Argtim Shabani, owner of the Eagle Inn Family Restaurant, said he’s excited about the prospect of the county moving its offices, even if some of the county’s workers would be relocating from the job center to the Pick ‘n Save, essentially a game of musical chairs for those workers. Yet, there would be plenty of new workers moving in from the social services offices now of the city’s far north side—and more foot traffic overall along that corridor.
The Eagle Inn is located east off Center Avenue, about the same distance from the job center and the former Pick ‘n Save.
Shabani said if he gained even a couple dozen new patrons a day from county social services operations migrating here, he would consider it a boon.
“It’s more people. That’s the idea. The other thing is that if they’re people from all over town working there, then their friends, neighbors hear about the restaurant. It’s almost a new group of people, you don’t know how many.”
Shabani, who took over operations of the restaurant from his father four years ago, said he’s lived through the dropoff in customers in the wake of the nearby General Motors assembly plant closing. But more recently, the lack of Pick ‘n Save actually gave him a little boost in business.
“Everybody was complaining about, ‘Oh, my God, we have to go all the way to the other side of town for groceries, they said it’s more convenient to eat at a nearby restaurant more often,” Shabani said.

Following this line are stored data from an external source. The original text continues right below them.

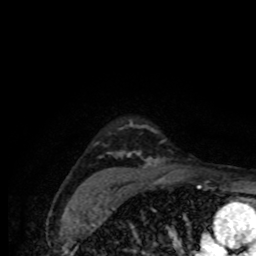
Breast MRI (dynamic contrast-enhanced), one axial slice; slice 62 of 80 in the series (ordered by position); cropped to one breast; dynamic contrast-enhanced series, time point 2 of 8 at this slice position (early post-contrast); 1.5 T; TE 4.2 ms, TR 7 ms; 2 mm slice thickness; 256 × 256 image matrix, field of view 155 × 155 mm. Female patient.
Outlined on this slice (semi-automatic segmentation, software-assisted and operator-edited):
- enhancing-tissue mask used for the functional tumour volume (all voxels passing the contrast-enhancement thresholds inside the analysis volume; usually the tumour): box from (x=94, y=127) to (x=172, y=188) px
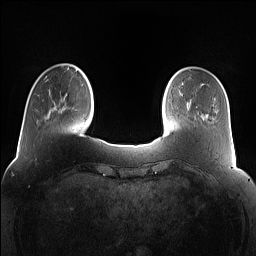
Breast MRI (dynamic contrast-enhanced), one axial slice. Slice 23 of 160 in the series (ordered by position). Dynamic contrast-enhanced series, time point 2 of 7 at this slice position (early post-contrast). 1.5 T. TE 1.4 ms, TR 5 ms. 256 × 256 image matrix. Female patient.
Outlined on this slice (semi-automatic segmentation, software-assisted and operator-edited):
- enhancing-tissue mask used for the functional tumour volume (all voxels passing the contrast-enhancement thresholds inside the analysis volume; usually the tumour): box from (x=62, y=70) to (x=77, y=109) px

“I could see it myself, because I know all the regular customers. I started seeing them more often, you know. Twice a day, three times a day. I say, really? Like, come on, you know? But, Yeah. So many.”
A National supermarket analyst told The Gazette in an interview in 2017, when the Pick ‘n Save closed, that it’s becoming increasingly unheard of for grocery store chains in small or mid-size markets to develop or re-develop large-scale properties like the 130,000 Pick ‘n Save for use as supermarket.
Gale Price, the city of Janesville’s economic development manager, has said that there was little interest in re-use of the former Pick ‘n Save as a grocery store, even before it was sold and re-zoned for industrial use. He’s said that it’s likely a grocery store development on the south side would be much smaller in scale—probably 70,000 square feet or smaller.
Shabani, who is Macedonian, said he’s thought about opening a small grocery store on the south side. If he did, he’d focus on eastern European ingredients. He said that would fill a niche in the market for specialty food.
He said he’s got his hands full, though, with the Eagle Inn and another restaurant he recently opened in Crystal Lake, Illinois.
But Shabani said last year, he was scouting a few possible locations for a small grocery store.
“I never worked in a grocery store. I don’t know how it goes. I kind of need someone to work with me for that. I kind of I kind of would need someone that can start it for me, and I haven’t been able to find the right person,” he said.